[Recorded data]
= Beginning of Section =

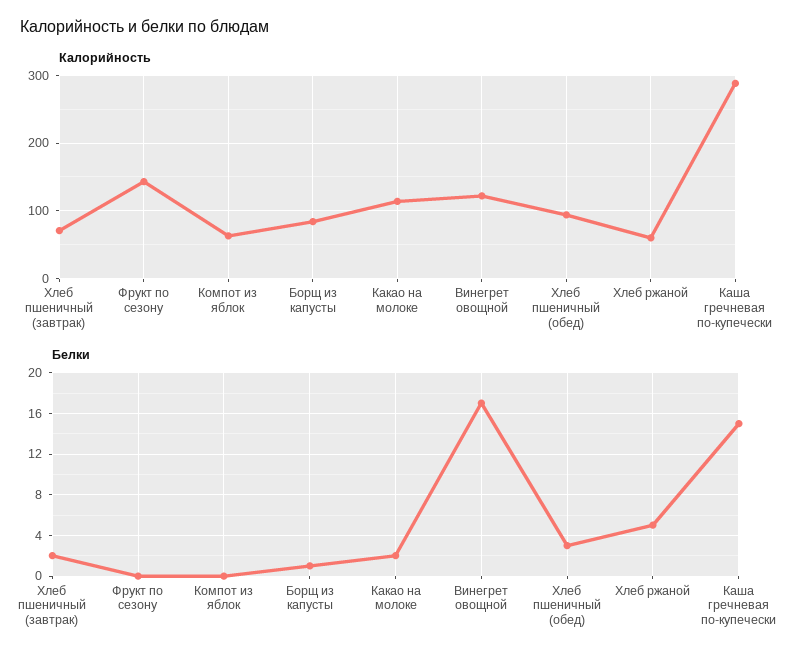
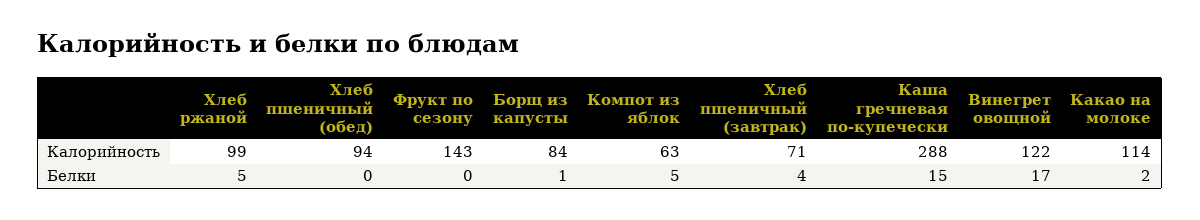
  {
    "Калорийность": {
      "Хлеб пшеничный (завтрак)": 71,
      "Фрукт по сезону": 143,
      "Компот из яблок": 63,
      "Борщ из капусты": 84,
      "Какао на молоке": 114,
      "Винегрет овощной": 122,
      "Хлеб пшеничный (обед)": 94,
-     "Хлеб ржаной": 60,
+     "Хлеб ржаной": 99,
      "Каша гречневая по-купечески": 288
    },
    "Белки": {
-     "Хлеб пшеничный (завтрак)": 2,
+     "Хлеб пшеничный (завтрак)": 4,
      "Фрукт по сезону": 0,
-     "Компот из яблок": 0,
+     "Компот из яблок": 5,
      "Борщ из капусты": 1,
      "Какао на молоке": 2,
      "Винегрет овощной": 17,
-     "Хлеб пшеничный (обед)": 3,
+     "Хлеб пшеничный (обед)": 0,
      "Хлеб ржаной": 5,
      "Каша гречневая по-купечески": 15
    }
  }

= End of Section =
= Beginning of Section =

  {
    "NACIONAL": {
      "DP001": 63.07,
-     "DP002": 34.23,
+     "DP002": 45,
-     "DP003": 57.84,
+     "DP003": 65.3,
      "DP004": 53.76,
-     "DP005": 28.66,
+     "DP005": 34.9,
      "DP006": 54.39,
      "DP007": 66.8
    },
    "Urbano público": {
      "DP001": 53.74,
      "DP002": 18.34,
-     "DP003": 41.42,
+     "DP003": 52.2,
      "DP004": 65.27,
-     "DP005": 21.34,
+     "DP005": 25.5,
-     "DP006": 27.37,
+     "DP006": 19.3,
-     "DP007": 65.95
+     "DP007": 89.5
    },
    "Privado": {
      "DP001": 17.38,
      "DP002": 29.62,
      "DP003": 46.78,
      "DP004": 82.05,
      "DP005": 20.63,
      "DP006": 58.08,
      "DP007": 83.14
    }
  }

= End of Section =

_ACTIVITY_
Total lines holding "завтрак" in the records: report this figure alone.

_YOUR SOLUTION_
3